# Nth Catalan Number in Go Lang

Catalan Numbers are sequences of natural numbers that gives the number of BST (Binary Search Tree) possible with n Values. So, the Catalan number is a full binary tree with n+1 leaves.

Some applications of Catalan Numbers are counting the pairs of nested parentheses, valid mountain ranges etc.

For n = 5, C = (C(0) * C(4)) + (C(1) * C(3)) + (C(2) * C(2)) + (C(3) * C(1)) + (C(4)* C(0))
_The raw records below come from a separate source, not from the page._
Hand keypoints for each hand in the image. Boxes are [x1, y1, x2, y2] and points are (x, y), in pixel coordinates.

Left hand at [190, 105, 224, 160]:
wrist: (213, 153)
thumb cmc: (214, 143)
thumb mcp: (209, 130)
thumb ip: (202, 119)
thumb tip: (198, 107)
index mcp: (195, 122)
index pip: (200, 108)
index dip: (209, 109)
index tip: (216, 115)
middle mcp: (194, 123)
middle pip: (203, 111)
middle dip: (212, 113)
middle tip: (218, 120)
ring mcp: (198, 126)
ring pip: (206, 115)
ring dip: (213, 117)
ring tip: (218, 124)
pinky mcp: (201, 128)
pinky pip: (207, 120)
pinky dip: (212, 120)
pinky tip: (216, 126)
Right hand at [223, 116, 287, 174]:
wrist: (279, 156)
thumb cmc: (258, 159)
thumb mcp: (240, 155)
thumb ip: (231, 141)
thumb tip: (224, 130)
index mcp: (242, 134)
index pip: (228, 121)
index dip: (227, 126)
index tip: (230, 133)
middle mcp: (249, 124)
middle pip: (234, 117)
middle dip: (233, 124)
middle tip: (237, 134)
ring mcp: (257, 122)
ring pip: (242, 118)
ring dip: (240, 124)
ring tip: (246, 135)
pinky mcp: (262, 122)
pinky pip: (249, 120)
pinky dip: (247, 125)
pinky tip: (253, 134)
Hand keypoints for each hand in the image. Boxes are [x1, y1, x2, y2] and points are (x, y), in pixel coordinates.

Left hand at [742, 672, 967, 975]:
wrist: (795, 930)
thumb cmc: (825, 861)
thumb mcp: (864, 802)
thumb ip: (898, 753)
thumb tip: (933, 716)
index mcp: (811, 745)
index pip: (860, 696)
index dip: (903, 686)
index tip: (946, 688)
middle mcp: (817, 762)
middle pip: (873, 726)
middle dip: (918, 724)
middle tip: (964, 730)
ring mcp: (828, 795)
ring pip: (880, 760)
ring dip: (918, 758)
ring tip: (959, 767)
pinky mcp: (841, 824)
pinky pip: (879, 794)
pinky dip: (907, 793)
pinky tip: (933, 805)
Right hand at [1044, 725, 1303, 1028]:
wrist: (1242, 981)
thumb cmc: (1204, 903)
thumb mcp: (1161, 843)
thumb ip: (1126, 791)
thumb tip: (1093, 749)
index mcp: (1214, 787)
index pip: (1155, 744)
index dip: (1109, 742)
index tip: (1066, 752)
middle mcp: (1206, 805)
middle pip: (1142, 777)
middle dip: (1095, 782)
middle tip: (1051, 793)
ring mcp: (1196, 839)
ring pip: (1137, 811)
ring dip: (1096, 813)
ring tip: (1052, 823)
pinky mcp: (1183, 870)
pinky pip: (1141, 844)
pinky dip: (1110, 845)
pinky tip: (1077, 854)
Thus, we can see that Catalan numbers are in the form of a recursive relation, i.e., for the nth term, the Catalan number Cn is,

The sum of Catalan(i) * Catalan(n-i-1)

Where i ranges from 0 to (n -1).

For example, print the Catalan number for N = 5,

1, 2, 5, 14, 42, 132, 429, 1430, 4862, 16796, ........
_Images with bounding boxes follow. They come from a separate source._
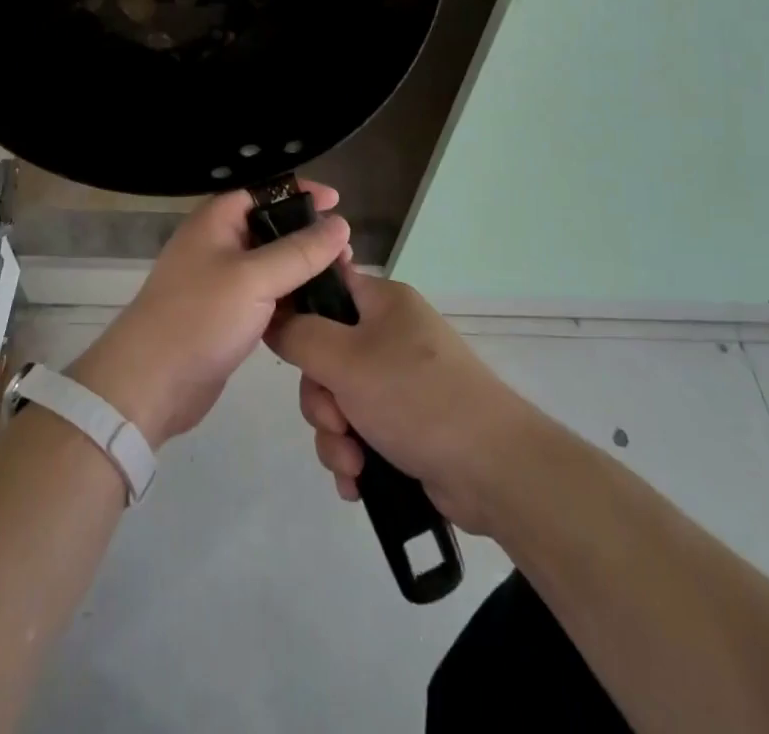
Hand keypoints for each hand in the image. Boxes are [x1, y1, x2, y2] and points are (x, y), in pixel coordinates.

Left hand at [68, 184, 349, 448]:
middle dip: (308, 236)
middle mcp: (217, 243)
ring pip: (271, 264)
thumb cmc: (199, 317)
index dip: (299, 192)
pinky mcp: (227, 315)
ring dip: (303, 270)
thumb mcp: (255, 278)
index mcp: (216, 220)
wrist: (151, 383)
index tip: (337, 201)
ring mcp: (221, 281)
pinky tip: (318, 310)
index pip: (263, 191)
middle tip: (346, 252)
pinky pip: (266, 296)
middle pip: (271, 227)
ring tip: (342, 280)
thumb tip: (341, 223)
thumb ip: (300, 251)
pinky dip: (290, 298)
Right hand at [266, 264, 533, 535]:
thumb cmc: (416, 398)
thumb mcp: (345, 359)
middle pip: (325, 353)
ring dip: (335, 435)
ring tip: (352, 463)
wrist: (494, 470)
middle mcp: (391, 334)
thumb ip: (299, 335)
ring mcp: (401, 381)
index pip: (327, 286)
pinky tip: (358, 482)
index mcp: (383, 302)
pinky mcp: (408, 424)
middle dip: (321, 398)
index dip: (298, 311)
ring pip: (340, 399)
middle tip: (335, 420)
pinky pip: (361, 431)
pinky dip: (354, 456)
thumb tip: (274, 319)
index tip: (282, 344)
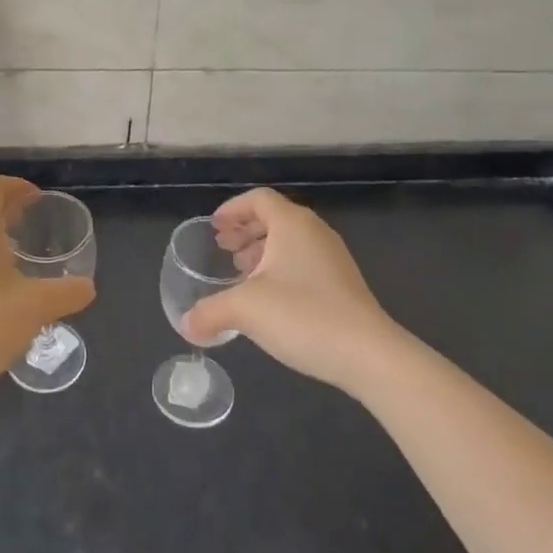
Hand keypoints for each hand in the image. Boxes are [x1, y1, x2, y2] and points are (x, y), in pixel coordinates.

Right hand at [179, 188, 398, 391]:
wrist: (368, 354)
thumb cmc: (303, 315)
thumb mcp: (245, 310)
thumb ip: (210, 312)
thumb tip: (185, 326)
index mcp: (292, 224)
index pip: (258, 199)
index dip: (232, 209)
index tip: (214, 227)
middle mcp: (314, 232)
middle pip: (274, 218)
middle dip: (245, 230)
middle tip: (223, 249)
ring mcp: (332, 258)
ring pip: (290, 242)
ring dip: (262, 251)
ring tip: (241, 274)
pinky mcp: (342, 283)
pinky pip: (303, 262)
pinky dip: (280, 269)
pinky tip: (268, 300)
5th term in the above series is 14 thus we will print the output as ‘14’ for 5th Catalan number.

## Implementation of Catalan Number

The code given below is the implementation of the nth Catalan number −

### Example

Live Demo

package main
import "fmt"
func main() {
var n =5
fmt.Scanf("%d", &n)
Catalan := make([]int, n + 1)
Catalan[0] = 1
Catalan[1] = 1
for i := 2; i <= n; i++ {
for j := 0; j < i; j++ {
Catalan[i] += (Catalan[j] * Catalan[i - j - 1])
}
}
fmt.Printf("The Catalan Number (Cn) is: %d", Catalan[n - 1])
}

### Output

Running the above code will generate the Catalan number for n = 5,

14